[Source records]
___

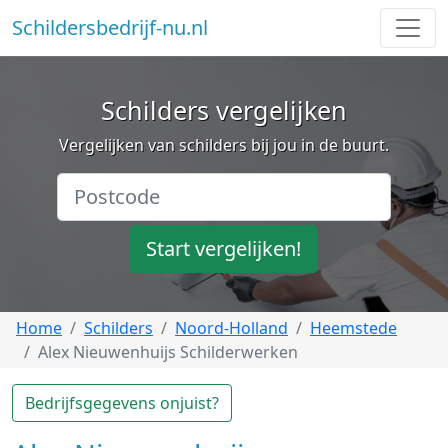
Schildersbedrijf-nu.nl
Schilders vergelijken
Vergelijken van schilders bij jou in de buurt.
Start vergelijken!
Home
Schilders
Noord-Holland
Heemstede
Alex Nieuwenhuijs Schilderwerken
Bedrijfsgegevens onjuist?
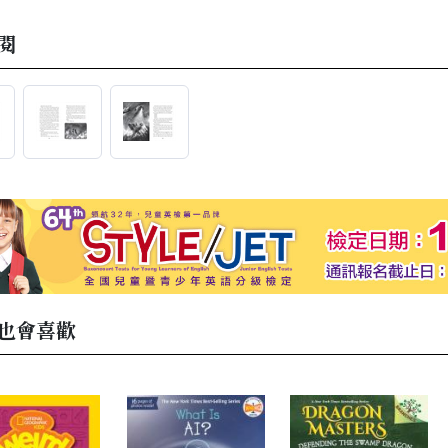
閱
也會喜歡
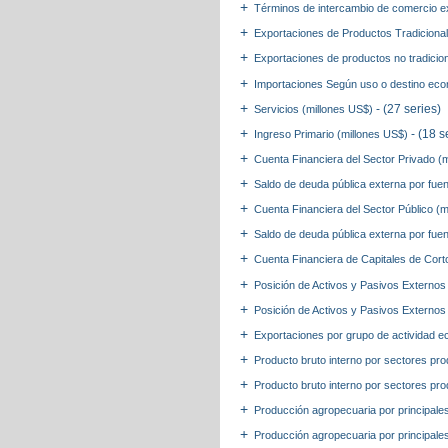
Términos de intercambio de comercio ex
Exportaciones de Productos Tradiciona
Exportaciones de productos no tradicio
Importaciones Según uso o destino eco
- (27 series)
Servicios (millones US$)
- (18 s
Ingreso Primario (millones US$)
Cuenta Financiera del Sector Privado (
Saldo de deuda pública externa por fuen
Cuenta Financiera del Sector Público (
Saldo de deuda pública externa por fuen
Cuenta Financiera de Capitales de Cort
Posición de Activos y Pasivos Externos 
Posición de Activos y Pasivos Externos
Exportaciones por grupo de actividad 
Producto bruto interno por sectores pro
Producto bruto interno por sectores pro
Producción agropecuaria por principale
Producción agropecuaria por principales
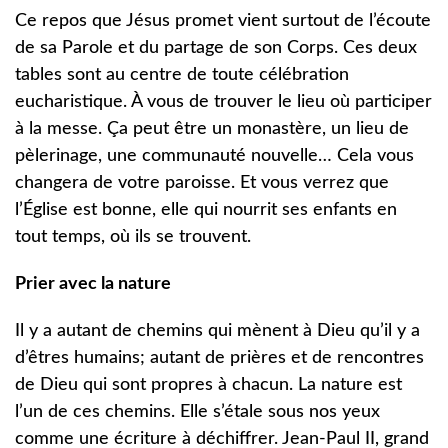
Ce repos que Jésus promet vient surtout de l’écoute
de sa Parole et du partage de son Corps. Ces deux
tables sont au centre de toute célébration
eucharistique. À vous de trouver le lieu où participer
à la messe. Ça peut être un monastère, un lieu de
pèlerinage, une communauté nouvelle… Cela vous
changera de votre paroisse. Et vous verrez que
l’Église est bonne, elle qui nourrit ses enfants en
tout temps, où ils se trouvent.
Prier avec la nature
Il y a autant de chemins qui mènent à Dieu qu’il y a
d’êtres humains; autant de prières et de rencontres
de Dieu qui sont propres à chacun. La nature est
l’un de ces chemins. Elle s’étale sous nos yeux
comme une écriture à déchiffrer. Jean-Paul II, grand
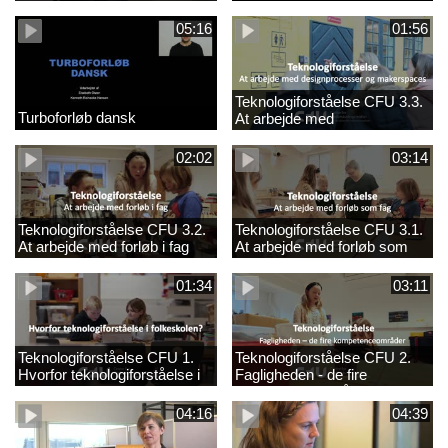
05:16
01:56
Teknologiforståelse CFU 3.3.
Turboforløb dansk
At arbejde med
designprocesser og
makerspaces
02:02
03:14
Teknologiforståelse CFU 3.2.
Teknologiforståelse CFU 3.1.
At arbejde med forløb i fag
At arbejde med forløb som
fag
01:34
03:11
Teknologiforståelse CFU 1.
Teknologiforståelse CFU 2.
Hvorfor teknologiforståelse i
Fagligheden - de fire
folkeskolen?
kompetenceområder
04:16
04:39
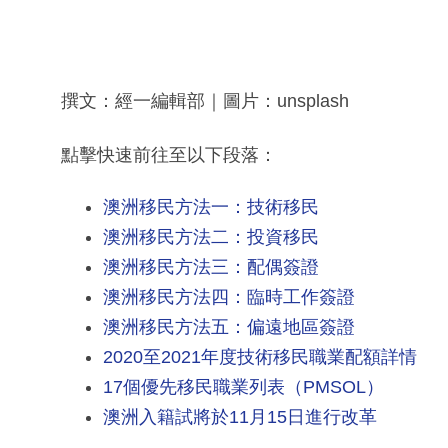
撰文：經一編輯部｜圖片：unsplash
點擊快速前往至以下段落：
澳洲移民方法一：技術移民
澳洲移民方法二：投資移民
澳洲移民方法三：配偶簽證
澳洲移民方法四：臨時工作簽證
澳洲移民方法五：偏遠地區簽證
2020至2021年度技術移民職業配額詳情
17個優先移民職業列表（PMSOL）
澳洲入籍試將於11月15日進行改革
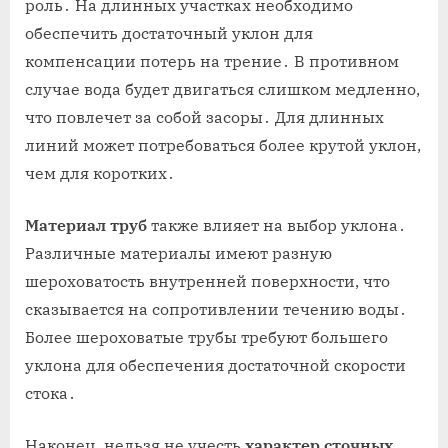
роль․ На длинных участках необходимо
обеспечить достаточный уклон для
компенсации потерь на трение․ В противном
случае вода будет двигаться слишком медленно,
что повлечет за собой засоры․ Для длинных
линий может потребоваться более крутой уклон,
чем для коротких․
Материал труб
также влияет на выбор уклона․
Различные материалы имеют разную
шероховатость внутренней поверхности, что
сказывается на сопротивлении течению воды․
Более шероховатые трубы требуют большего
уклона для обеспечения достаточной скорости
стока․
Наконец, нельзя не учесть
характер сточных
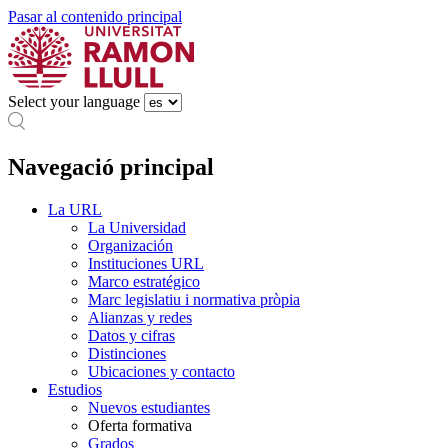
Pasar al contenido principal
Select your language
Navegació principal
La URL
La Universidad
Organización
Instituciones URL
Marco estratégico
Marc legislatiu i normativa pròpia
Alianzas y redes
Datos y cifras
Distinciones
Ubicaciones y contacto
Estudios
Nuevos estudiantes
Oferta formativa
Grados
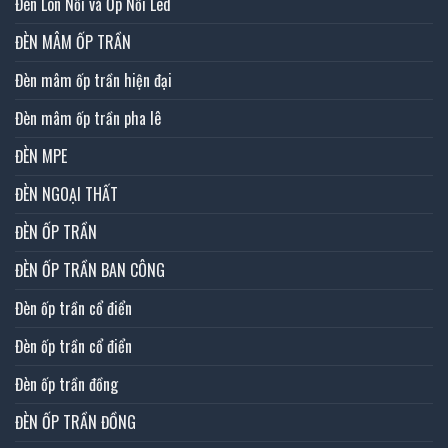
Đèn Lon Nổi và Ốp Nổi Led
ĐÈN MÂM ỐP TRẦN
Đèn mâm ốp trần hiện đại
Đèn mâm ốp trần pha lê
ĐÈN MPE
ĐÈN NGOẠI THẤT
ĐÈN ỐP TRẦN
ĐÈN ỐP TRẦN BAN CÔNG
Đèn ốp trần cổ điển
Đèn ốp trần cổ điển
Đèn ốp trần đồng
ĐÈN ỐP TRẦN ĐỒNG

___

**Work instructions:**
There should be an exact restatement of the lines from the line with "Datos y cifras" through the last line of the entries above, and no pictures in it.

**Answer area:**
Datos y cifras
Distinciones
Ubicaciones y contacto
Estudios
Nuevos estudiantes
Oferta formativa
Grados
Đèn Lon Nổi và Ốp Nổi Led
ĐÈN MÂM ỐP TRẦN
Đèn mâm ốp trần hiện đại
Đèn mâm ốp trần pha lê
ĐÈN MPE
ĐÈN NGOẠI THẤT
ĐÈN ỐP TRẦN
ĐÈN ỐP TRẦN BAN CÔNG
Đèn ốp trần cổ điển
Đèn ốp trần cổ điển
Đèn ốp trần đồng
ĐÈN ỐP TRẦN ĐỒNG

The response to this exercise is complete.